-- Supplied text --
The eigenvectors and eigenvalues of matrix geometric mean This is a follow up question on from How to solve a non-homogeneous quadratic matrix equation?.
Given the matrix $G = A(A^{-1}M)^{1/2}=A^{1/2}(A^{-1/2}MA^{-1/2})^{1/2}A^{1/2}$, where $A=-H^{-1}$, with $H$ symmetric negative definite and $M$ symmetric positive definite. 
Is it possible to establish a clear relationship between the eigenvectors and eigenvalues of $G$, and those of $H$ and $M$?
Also, I have read that $G$ is on the midpoint of the geodesic linking $A$ and $M$, in the space of symmetric positive definite matrices, with distance between two matrices $A$ and $M$ defined as
$$ d(A,M) = \| \log(A^{-1/2}MA^{-1/2}) \|_{\mathrm{HS}},$$
where $ \| X \|_{\mathrm{HS}} = \mathrm{Trace} (X^TX)^{1/2}$
. Do you know if it would be possible to have a 3D graphic representation of this relationship for $2\times 2$ matrices, and if so, how one would go about it?

-- Work to do --
Continue the matrix geometric mean question from the point where it stops.

(Dataset rows)
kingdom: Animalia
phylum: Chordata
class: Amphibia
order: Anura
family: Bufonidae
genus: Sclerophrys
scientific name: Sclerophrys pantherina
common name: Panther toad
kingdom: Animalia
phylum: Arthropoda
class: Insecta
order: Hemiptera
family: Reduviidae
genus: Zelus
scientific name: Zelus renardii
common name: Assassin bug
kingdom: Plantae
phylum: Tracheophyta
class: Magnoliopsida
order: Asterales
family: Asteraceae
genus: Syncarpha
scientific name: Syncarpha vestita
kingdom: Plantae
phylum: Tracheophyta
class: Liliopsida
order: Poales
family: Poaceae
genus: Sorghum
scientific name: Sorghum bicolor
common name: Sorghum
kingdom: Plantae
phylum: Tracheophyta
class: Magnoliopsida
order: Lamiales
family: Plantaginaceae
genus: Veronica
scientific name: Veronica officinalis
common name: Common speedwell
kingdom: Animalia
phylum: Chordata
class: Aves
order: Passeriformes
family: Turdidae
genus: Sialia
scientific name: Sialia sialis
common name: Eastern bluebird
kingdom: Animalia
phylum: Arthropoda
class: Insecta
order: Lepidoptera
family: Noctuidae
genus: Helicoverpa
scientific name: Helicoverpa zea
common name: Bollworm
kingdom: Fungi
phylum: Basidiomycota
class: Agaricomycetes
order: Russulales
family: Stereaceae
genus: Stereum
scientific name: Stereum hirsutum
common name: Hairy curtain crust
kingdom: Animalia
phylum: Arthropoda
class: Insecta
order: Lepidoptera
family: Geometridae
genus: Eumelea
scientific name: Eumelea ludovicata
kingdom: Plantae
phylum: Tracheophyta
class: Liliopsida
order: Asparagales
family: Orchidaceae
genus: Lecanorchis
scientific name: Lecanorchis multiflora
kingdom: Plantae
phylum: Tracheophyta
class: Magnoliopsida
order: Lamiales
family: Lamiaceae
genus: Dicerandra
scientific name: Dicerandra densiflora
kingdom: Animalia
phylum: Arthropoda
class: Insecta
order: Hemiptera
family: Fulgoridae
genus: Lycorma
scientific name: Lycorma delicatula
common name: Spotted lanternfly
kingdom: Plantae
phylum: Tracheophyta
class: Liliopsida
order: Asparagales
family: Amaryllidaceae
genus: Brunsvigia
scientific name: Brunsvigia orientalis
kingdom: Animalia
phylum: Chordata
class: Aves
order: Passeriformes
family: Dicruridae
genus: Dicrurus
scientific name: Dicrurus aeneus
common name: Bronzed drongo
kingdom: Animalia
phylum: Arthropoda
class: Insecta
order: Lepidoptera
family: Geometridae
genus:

-- Result of the exercise --
Once again, many thanks. 
 A: As for visualization, I have seen SPD 2x2 matrices represented as ellipsoids (such as this one, which would be a 3D case), and the segment joining $A$ and $B$ in that Riemannian distance as a sequence of small ellipsoid slowly morphing one into the other (moving either in space or in time). It is a nice geometric visualization, but from a mathematical point of view it does not add too much insight.
I do not know of simple relations between the eigenvalues of $A$, $B$ and $A \#B$, apart from trivial cases where $A$ and $B$ have a common eigenvector. 
This might be because in some sense the "natural" operation on that matrix space is not orthogonal conjugation $A\mapsto QAQ^T$ but generic conjugation $A\mapsto MAM^T$, with $M$ not necessarily orthogonal. As you can read in Robert Bryant's answer, a suitable transformation of that kind can diagonalize two generic matrices $A$ and $B$ at the same time. So "what is preserved under orthogonal conjugation" might not be the best question to ask, in an abstract setting. In a concrete setting where you have the matrices and you want to do computations with them, well, I understand perfectly the logic of your question but I do not have a ready answer for it.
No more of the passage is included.